Among the various species of clowns, the Maroon Clownfish is the undisputed king of territorialism (read: they’re kind of buttheads). Maroon clowns will attack anything that comes in range of their coral or anemone hosts. (I have the bites to prove it, and I’m not the only one.) In fact, seahorse-keeping wisdom counsels against any kind of clownfish on a seahorse reef, because clowns will attack a seahorse that inadvertently strays too close to the clown’s host coral.
But my son REALLY WANTED a clownfish, and I’d heard rare tales of success with clowns obtained at a small enough size. In theory, the baby clownfish never realizes he’s grown, so he leaves the “giant seahorse monsters” alone. We decided to try, though I told my son that the first time “Emo” attacked a seahorse, he’d have to find another reef to terrorize.
It was a plan.
Little Emo quickly settled into a large anthelia coral at the bottom of the reef. So far, so good–the seahorses mostly preferred the top of the reef. Within a month, however, we discovered a rare and beautiful friendship forming.
My timid male seahorse, Ghillie, took an immediate interest in the little fish that hid in the waving coral. He swam right down and plopped himself in the middle of the anthelia, inadvertently creating the very situation I most hoped to avoid.
To my shock, little Emo didn’t mind.
In fact, the two became instant friends. They spent almost every evening “hanging out” in the anthelia. Each one seemed to take comfort from the presence of the other, and never once did they fight.
Except for Ghillie.
To this day, the clownfish loves and remembers his seahorse friend. They still share the anthelia in the evening. It’s an odd and funny sight to see the aggressive, not-so-little clown peeking out one side of the coral and timid Ghillie staring at me from the other. It proves something to me about friendship too.

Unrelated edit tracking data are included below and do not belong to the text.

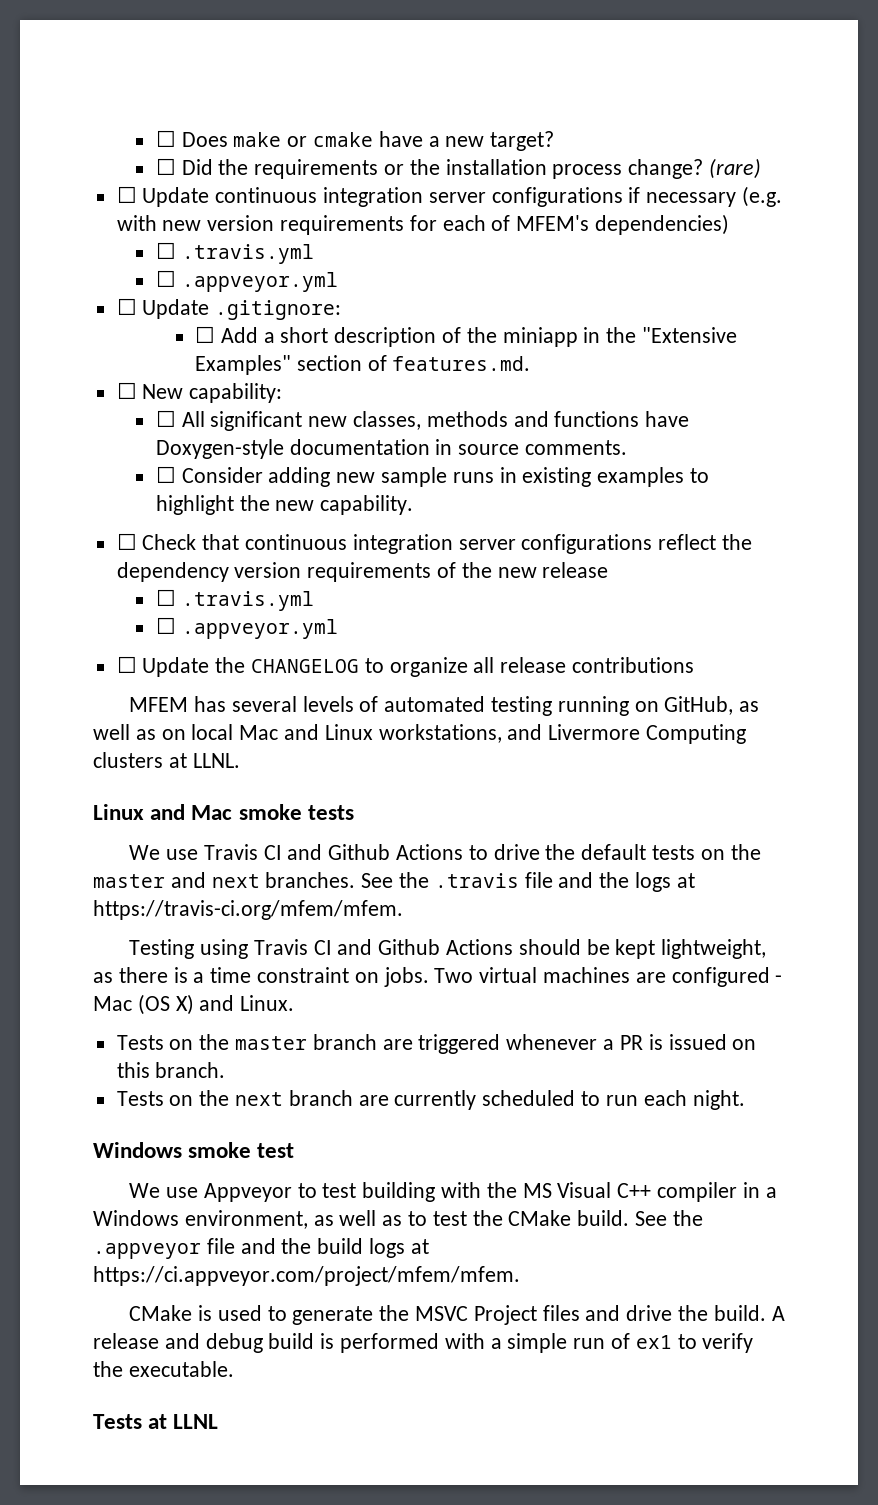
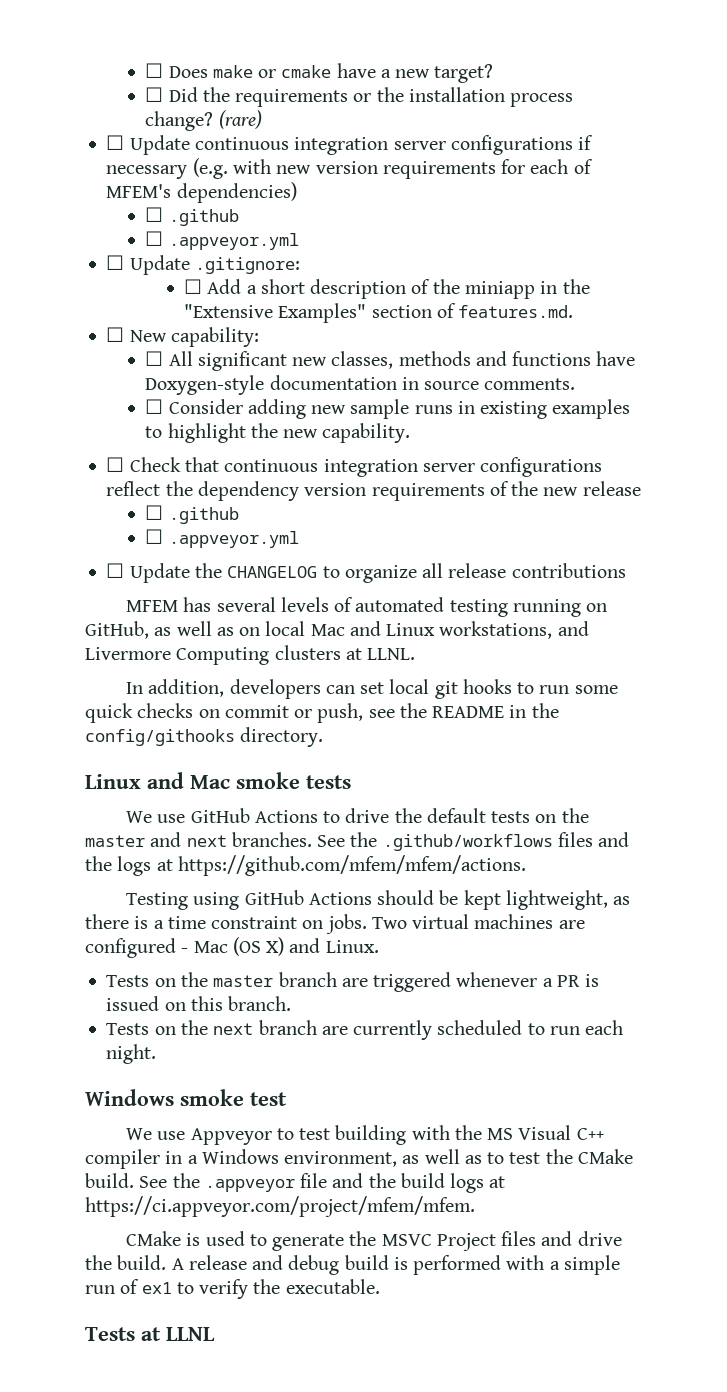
[181,244,314,264] .travis.yml -> [168,209,239,226] .github
[181,591,314,611] .travis.yml -> [168,507,239,524] .github
(240, 760) none -> [126,679,618,699] [85,703,559,723] [85,727,324,747] // In addition, developers can set local git hooks to run some quick checks on commit or push, see the README in the config/githooks directory.
[203,844,391,860] Travis CI and Github -> [190,808,250,823] GitHub
[434,872,553,888] .travis file -> [382,832,593,851] .github/workflows files
[93,900,403,920] https://travis-ci.org/mfem/mfem. -> [177,855,526,876] https://github.com/mfem/mfem/actions.
[253,939,441,955] Travis CI and Github -> [244,890,304,905] GitHub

A best friend is someone who gets you.
You don’t have to look alike, or think alike, or even necessarily want similar things from life. You’re friends because you find a measure of peace and joy in one another’s company. You’re friends because you make one another laugh. You’re friends because you appreciate the beauty and happiness friendship brings to each of you … and because you know, on some level, that you are better together than alone.
“Best friends” — which I also translate as “real friends,” because I think a person can have more than one — don’t have to explain what friendship is.
They just know.
Do you have friends who “get you” despite the fact that you’re very different? I know I do. I’d love to hear about yours in the comments.